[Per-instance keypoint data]
========================================
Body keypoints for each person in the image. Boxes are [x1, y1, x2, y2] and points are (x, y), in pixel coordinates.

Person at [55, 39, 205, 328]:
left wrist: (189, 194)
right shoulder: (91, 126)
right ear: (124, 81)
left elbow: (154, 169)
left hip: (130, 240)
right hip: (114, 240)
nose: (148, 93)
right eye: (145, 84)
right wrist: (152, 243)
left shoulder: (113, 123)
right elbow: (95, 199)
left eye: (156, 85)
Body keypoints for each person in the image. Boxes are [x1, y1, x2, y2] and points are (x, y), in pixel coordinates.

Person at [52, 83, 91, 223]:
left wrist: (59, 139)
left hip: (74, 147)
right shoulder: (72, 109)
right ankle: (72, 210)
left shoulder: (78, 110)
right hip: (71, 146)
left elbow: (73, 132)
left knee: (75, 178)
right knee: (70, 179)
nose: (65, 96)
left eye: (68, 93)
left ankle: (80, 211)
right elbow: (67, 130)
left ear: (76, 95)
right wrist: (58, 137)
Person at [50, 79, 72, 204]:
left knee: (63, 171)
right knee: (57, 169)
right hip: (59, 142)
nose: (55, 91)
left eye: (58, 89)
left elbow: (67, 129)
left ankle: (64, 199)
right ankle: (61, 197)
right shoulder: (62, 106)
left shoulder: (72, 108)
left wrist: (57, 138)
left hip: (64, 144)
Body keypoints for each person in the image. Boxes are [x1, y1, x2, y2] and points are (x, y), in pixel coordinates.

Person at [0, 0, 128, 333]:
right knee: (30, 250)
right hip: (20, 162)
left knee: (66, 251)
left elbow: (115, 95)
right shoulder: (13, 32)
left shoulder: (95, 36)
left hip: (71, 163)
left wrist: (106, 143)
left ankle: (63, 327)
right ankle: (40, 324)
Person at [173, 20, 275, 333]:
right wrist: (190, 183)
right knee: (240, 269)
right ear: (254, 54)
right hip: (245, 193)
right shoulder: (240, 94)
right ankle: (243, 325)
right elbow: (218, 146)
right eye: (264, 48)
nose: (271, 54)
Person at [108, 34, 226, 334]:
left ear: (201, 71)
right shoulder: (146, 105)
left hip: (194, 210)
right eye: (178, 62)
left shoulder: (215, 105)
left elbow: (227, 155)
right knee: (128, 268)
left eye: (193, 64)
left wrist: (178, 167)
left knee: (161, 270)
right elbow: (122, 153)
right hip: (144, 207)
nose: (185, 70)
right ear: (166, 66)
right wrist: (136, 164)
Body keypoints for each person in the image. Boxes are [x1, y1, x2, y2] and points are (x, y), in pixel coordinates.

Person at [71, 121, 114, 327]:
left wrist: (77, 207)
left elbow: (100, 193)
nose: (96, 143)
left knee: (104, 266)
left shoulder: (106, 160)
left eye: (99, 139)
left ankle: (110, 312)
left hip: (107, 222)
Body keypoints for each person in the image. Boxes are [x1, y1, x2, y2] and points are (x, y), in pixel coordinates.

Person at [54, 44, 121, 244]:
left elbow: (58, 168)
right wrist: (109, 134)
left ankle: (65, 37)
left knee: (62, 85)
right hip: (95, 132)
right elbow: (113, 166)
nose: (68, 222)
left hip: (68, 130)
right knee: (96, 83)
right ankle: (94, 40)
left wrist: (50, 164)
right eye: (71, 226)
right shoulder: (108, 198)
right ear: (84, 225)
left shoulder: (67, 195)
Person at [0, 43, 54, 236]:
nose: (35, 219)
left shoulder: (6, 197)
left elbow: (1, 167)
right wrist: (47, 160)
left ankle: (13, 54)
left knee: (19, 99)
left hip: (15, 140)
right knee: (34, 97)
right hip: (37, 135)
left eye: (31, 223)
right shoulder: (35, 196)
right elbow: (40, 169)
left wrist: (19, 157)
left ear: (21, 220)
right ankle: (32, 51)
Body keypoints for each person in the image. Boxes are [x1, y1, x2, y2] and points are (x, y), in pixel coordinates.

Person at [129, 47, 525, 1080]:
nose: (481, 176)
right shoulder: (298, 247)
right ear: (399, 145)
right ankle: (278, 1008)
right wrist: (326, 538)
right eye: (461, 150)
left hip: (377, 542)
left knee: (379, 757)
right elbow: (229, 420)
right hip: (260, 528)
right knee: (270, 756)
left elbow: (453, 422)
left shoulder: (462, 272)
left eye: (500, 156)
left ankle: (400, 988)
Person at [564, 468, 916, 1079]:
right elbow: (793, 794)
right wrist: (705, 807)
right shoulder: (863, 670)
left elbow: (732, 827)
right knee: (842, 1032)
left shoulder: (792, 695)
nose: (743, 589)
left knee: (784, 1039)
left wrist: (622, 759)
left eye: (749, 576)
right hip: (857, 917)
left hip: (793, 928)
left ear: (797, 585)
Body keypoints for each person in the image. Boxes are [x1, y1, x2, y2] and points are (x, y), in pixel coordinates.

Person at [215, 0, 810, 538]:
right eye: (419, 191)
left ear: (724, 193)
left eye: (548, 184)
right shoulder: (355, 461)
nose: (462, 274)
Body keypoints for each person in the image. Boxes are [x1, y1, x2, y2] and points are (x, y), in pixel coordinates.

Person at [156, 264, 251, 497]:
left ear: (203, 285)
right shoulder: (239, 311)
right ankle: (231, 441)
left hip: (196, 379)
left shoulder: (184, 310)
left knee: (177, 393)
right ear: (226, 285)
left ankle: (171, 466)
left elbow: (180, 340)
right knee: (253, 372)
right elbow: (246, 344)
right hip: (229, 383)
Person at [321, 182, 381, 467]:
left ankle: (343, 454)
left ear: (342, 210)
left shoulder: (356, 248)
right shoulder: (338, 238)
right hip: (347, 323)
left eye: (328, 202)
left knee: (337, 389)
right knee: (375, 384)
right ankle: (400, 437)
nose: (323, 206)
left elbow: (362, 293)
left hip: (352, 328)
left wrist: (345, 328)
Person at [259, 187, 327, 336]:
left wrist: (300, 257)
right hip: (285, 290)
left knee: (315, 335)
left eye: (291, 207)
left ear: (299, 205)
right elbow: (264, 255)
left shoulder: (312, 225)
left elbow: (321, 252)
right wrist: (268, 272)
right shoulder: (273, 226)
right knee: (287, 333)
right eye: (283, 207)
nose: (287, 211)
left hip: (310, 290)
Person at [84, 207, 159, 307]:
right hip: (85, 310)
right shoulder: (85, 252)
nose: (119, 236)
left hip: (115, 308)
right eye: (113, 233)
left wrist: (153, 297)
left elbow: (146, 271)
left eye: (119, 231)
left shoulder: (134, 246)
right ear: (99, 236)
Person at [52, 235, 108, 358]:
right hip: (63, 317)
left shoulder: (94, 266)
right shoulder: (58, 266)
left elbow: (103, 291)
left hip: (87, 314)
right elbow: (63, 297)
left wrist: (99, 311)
========================================
■ TO DO
The full data, transcribed without change, is the expected answer.

■ EXPECTED OUTPUT
Body keypoints for each person in the image. Boxes are [x1, y1, x2, y2] and points are (x, y), in pixel coordinates.

Person at [55, 39, 205, 328]:
left wrist: (189, 194)
right shoulder: (91, 126)
right ear: (124, 81)
left elbow: (154, 169)
left hip: (130, 240)
right hip: (114, 240)
nose: (148, 93)
right eye: (145, 84)
right wrist: (152, 243)
left shoulder: (113, 123)
right elbow: (95, 199)
left eye: (156, 85)
Body keypoints for each person in the image. Boxes are [x1, y1, x2, y2] and points are (x, y), in pixel coordinates.

Person at [52, 83, 91, 223]:
left wrist: (59, 139)
left hip: (74, 147)
right shoulder: (72, 109)
right ankle: (72, 210)
left shoulder: (78, 110)
right hip: (71, 146)
left elbow: (73, 132)
left knee: (75, 178)
right knee: (70, 179)
nose: (65, 96)
left eye: (68, 93)
left ankle: (80, 211)
right elbow: (67, 130)
left ear: (76, 95)
right wrist: (58, 137)
Person at [50, 79, 72, 204]:
left knee: (63, 171)
right knee: (57, 169)
right hip: (59, 142)
nose: (55, 91)
left eye: (58, 89)
left elbow: (67, 129)
left ankle: (64, 199)
right ankle: (61, 197)
right shoulder: (62, 106)
left shoulder: (72, 108)
left wrist: (57, 138)
left hip: (64, 144)
Body keypoints for each person in the image. Boxes are [x1, y1, x2, y2] and points are (x, y), in pixel coordinates.

Person at [0, 0, 128, 333]:
right knee: (30, 250)
right hip: (20, 162)
left knee: (66, 251)
left elbow: (115, 95)
right shoulder: (13, 32)
left shoulder: (95, 36)
left hip: (71, 163)
left wrist: (106, 143)
left ankle: (63, 327)
right ankle: (40, 324)
Person at [173, 20, 275, 333]:
right wrist: (190, 183)
right knee: (240, 269)
right ear: (254, 54)
right hip: (245, 193)
right shoulder: (240, 94)
right ankle: (243, 325)
right elbow: (218, 146)
right eye: (264, 48)
nose: (271, 54)
Person at [108, 34, 226, 334]:
left ear: (201, 71)
right shoulder: (146, 105)
left hip: (194, 210)
right eye: (178, 62)
left shoulder: (215, 105)
left elbow: (227, 155)
right knee: (128, 268)
left eye: (193, 64)
left wrist: (178, 167)
left knee: (161, 270)
right elbow: (122, 153)
right hip: (144, 207)
nose: (185, 70)
right ear: (166, 66)
right wrist: (136, 164)
Body keypoints for each person in the image. Boxes are [x1, y1, x2, y2] and points are (x, y), in pixel coordinates.

Person at [71, 121, 114, 327]:
left wrist: (77, 207)
left elbow: (100, 193)
nose: (96, 143)
left knee: (104, 266)
left shoulder: (106, 160)
left eye: (99, 139)
left ankle: (110, 312)
left hip: (107, 222)
Body keypoints for each person in the image. Boxes are [x1, y1, x2, y2] and points are (x, y), in pixel coordinates.

Person at [54, 44, 121, 244]:
left elbow: (58, 168)
right wrist: (109, 134)
left ankle: (65, 37)
left knee: (62, 85)
right hip: (95, 132)
right elbow: (113, 166)
nose: (68, 222)
left hip: (68, 130)
right knee: (96, 83)
right ankle: (94, 40)
left wrist: (50, 164)
right eye: (71, 226)
right shoulder: (108, 198)
right ear: (84, 225)
left shoulder: (67, 195)
Person at [0, 43, 54, 236]:
nose: (35, 219)
left shoulder: (6, 197)
left elbow: (1, 167)
right wrist: (47, 160)
left ankle: (13, 54)
left knee: (19, 99)
left hip: (15, 140)
right knee: (34, 97)
right hip: (37, 135)
left eye: (31, 223)
right shoulder: (35, 196)
right elbow: (40, 169)
left wrist: (19, 157)
left ear: (21, 220)
right ankle: (32, 51)
Body keypoints for each person in the image. Boxes are [x1, y1, x2, y2] and points are (x, y), in pixel coordinates.

Person at [129, 47, 525, 1080]:
nose: (481, 176)
right shoulder: (298, 247)
right ear: (399, 145)
right ankle: (278, 1008)
right wrist: (326, 538)
right eye: (461, 150)
left hip: (377, 542)
left knee: (379, 757)
right elbow: (229, 420)
right hip: (260, 528)
right knee: (270, 756)
left elbow: (453, 422)
left shoulder: (462, 272)
left eye: (500, 156)
left ankle: (400, 988)
Person at [564, 468, 916, 1079]:
right elbow: (793, 794)
right wrist: (705, 807)
right shoulder: (863, 670)
left elbow: (732, 827)
right knee: (842, 1032)
left shoulder: (792, 695)
nose: (743, 589)
left knee: (784, 1039)
left wrist: (622, 759)
left eye: (749, 576)
right hip: (857, 917)
left hip: (793, 928)
left ear: (797, 585)
Body keypoints for each person in the image. Boxes are [x1, y1, x2, y2] and points are (x, y), in pixel coordinates.

Person at [215, 0, 810, 538]:
right eye: (419, 191)
left ear: (724, 193)
left eye: (548, 184)
right shoulder: (355, 461)
nose: (462, 274)
Body keypoints for each person in the image. Boxes are [x1, y1, x2, y2] and points are (x, y), in pixel coordinates.

Person at [156, 264, 251, 497]:
left ear: (203, 285)
right shoulder: (239, 311)
right ankle: (231, 441)
left hip: (196, 379)
left shoulder: (184, 310)
left knee: (177, 393)
right ear: (226, 285)
left ankle: (171, 466)
left elbow: (180, 340)
right knee: (253, 372)
right elbow: (246, 344)
right hip: (229, 383)
Person at [321, 182, 381, 467]:
left ankle: (343, 454)
left ear: (342, 210)
left shoulder: (356, 248)
right shoulder: (338, 238)
right hip: (347, 323)
left eye: (328, 202)
left knee: (337, 389)
right knee: (375, 384)
right ankle: (400, 437)
nose: (323, 206)
left elbow: (362, 293)
left hip: (352, 328)
left wrist: (345, 328)
Person at [259, 187, 327, 336]:
left wrist: (300, 257)
right hip: (285, 290)
left knee: (315, 335)
left eye: (291, 207)
left ear: (299, 205)
right elbow: (264, 255)
left shoulder: (312, 225)
left elbow: (321, 252)
right wrist: (268, 272)
right shoulder: (273, 226)
right knee: (287, 333)
right eye: (283, 207)
nose: (287, 211)
left hip: (310, 290)
Person at [84, 207, 159, 307]:
right hip: (85, 310)
right shoulder: (85, 252)
nose: (119, 236)
left hip: (115, 308)
right eye: (113, 233)
left wrist: (153, 297)
left elbow: (146, 271)
left eye: (119, 231)
left shoulder: (134, 246)
right ear: (99, 236)
Person at [52, 235, 108, 358]:
right hip: (63, 317)
left shoulder: (94, 266)
right shoulder: (58, 266)
left elbow: (103, 291)
left hip: (87, 314)
right elbow: (63, 297)
left wrist: (99, 311)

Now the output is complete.